■ **Your objective**
Select every line in the data below that contains the word "October", and copy each of those lines.

(Collected data)
━━━━━━

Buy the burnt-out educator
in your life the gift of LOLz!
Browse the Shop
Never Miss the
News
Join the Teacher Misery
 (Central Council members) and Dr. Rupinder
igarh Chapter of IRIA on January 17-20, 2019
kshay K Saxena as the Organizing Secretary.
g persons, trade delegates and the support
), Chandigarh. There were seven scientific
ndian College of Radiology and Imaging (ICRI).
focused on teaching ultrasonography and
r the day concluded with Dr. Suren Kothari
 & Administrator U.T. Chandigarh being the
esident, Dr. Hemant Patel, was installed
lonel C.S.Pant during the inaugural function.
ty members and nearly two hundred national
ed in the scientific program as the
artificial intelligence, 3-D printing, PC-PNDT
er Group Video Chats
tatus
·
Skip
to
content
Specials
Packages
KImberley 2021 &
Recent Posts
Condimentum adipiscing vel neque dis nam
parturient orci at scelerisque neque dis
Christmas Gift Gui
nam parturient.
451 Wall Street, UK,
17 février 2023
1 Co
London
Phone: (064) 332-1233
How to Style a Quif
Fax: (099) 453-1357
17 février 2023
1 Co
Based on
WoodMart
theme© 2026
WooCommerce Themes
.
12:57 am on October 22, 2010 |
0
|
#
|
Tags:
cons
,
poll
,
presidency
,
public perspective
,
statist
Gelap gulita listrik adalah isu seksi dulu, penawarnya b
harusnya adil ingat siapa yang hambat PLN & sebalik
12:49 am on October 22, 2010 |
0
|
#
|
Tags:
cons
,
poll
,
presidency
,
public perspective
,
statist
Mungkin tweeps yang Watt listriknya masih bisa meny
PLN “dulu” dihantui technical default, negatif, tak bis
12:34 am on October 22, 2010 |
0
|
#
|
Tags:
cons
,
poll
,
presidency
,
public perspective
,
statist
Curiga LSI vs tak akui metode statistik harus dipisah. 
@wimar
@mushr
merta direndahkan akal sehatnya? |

━━━━━━

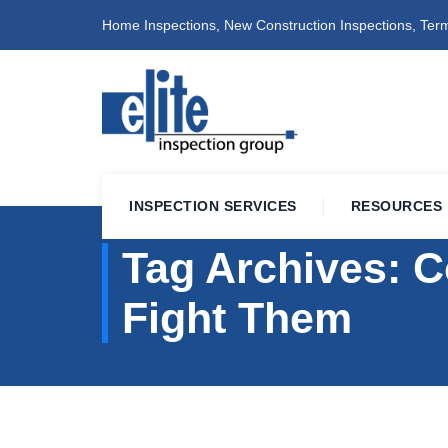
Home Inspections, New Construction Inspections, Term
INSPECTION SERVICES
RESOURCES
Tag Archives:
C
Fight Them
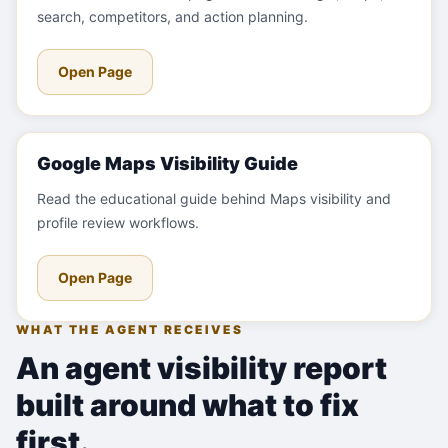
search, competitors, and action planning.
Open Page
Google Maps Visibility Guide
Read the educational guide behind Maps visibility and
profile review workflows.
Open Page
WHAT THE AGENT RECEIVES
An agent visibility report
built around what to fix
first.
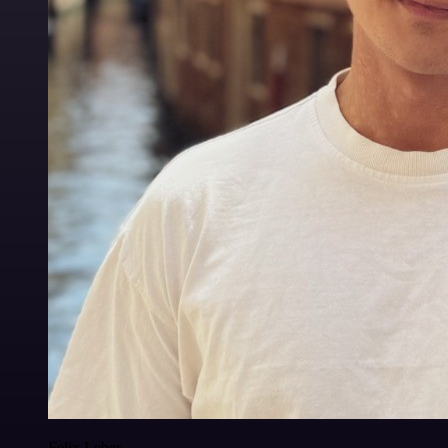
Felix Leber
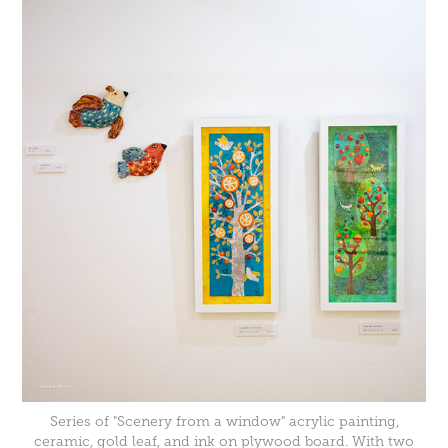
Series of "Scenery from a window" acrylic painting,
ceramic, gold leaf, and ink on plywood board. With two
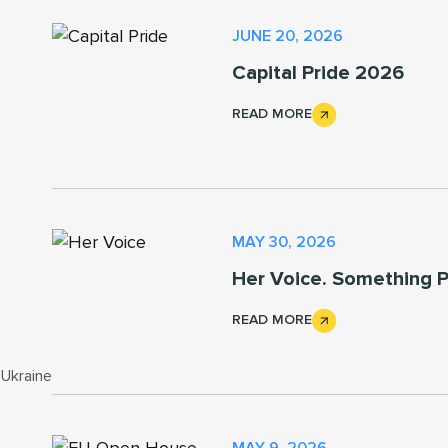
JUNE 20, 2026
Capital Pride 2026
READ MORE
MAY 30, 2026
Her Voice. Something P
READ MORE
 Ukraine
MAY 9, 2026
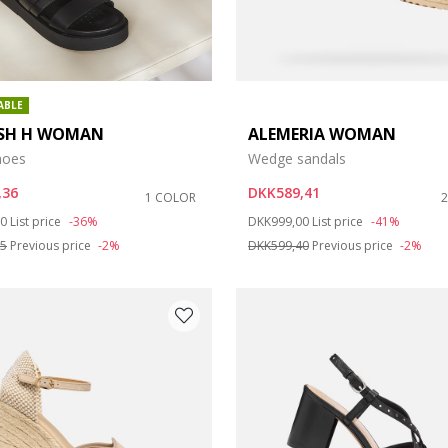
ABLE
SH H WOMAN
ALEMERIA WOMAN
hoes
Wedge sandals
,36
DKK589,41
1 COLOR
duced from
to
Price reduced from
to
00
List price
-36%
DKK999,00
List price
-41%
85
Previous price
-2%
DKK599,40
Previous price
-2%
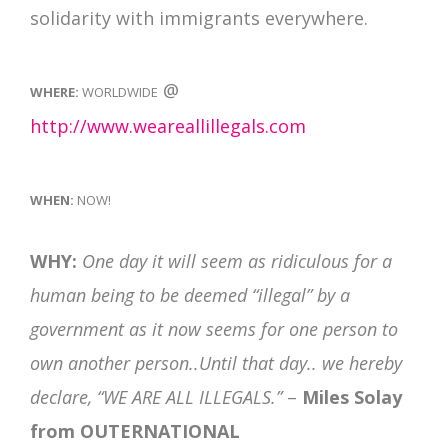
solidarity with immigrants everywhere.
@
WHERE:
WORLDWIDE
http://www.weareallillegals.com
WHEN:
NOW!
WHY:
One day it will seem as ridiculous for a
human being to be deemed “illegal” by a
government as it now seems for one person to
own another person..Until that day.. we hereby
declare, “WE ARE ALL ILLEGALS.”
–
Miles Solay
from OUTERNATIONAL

━━━━━━

■ **Answer to this task**
12:57 am on October 22, 2010 |
12:49 am on October 22, 2010 |
12:34 am on October 22, 2010 |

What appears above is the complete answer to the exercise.